Moving to credible intervals from confidence intervals would necessitate a shift in thinking, however, away from a test-centric view with respect to intervals (e.g., “is 0 in the interval?”). Although every confidence interval can be interpreted as a test, credible intervals cannot be so interpreted. Assessing the Bayesian credibility of a specific parameter value by checking whether it is included in a credible interval is, as J. O. Berger (2006) puts it, “simply wrong.” When testing a specific value is of interest (such as a null hypothesis), that specific value must be assigned non-zero probability a priori. While not conceptually difficult, it is beyond the scope of this paper; see Rouder, Speckman, Sun, Morey, & Iverson (2009), E.-J. Wagenmakers, Lee, Lodewyckx, & Iverson (2008), or Dienes (2011) for accessible accounts.

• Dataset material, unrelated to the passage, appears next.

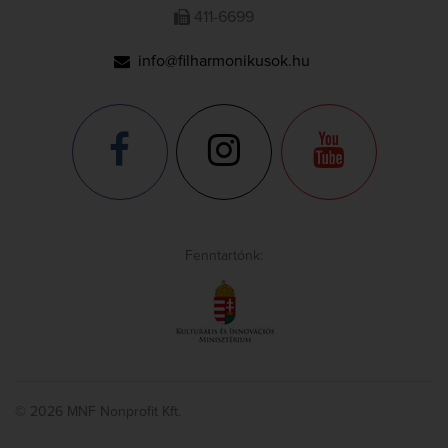
411-6699
info@filharmonikusok.hu
Fenntartónk:
© 2026 MNF Nonprofit Kft.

Finally, we believe that in science, the meaning of our inferences are important. Bayesian credible intervals support an interpretation of probability in terms of plausibility, thanks to the explicit use of a prior. Confidence intervals, on the other hand, are based on a philosophy that does not allow inferences about plausibility, and does not utilize prior information. Using confidence intervals as if they were credible intervals is an attempt to smuggle Bayesian meaning into frequentist statistics, without proper consideration of a prior. As they say, there is no such thing as a free lunch; one must choose. We suspect that researchers, given the choice, would rather specify priors and get the benefits that come from Bayesian theory. We should not pretend, however, that the choice need not be made. Confidence interval theory and Bayesian theory are not interchangeable, and should not be treated as so.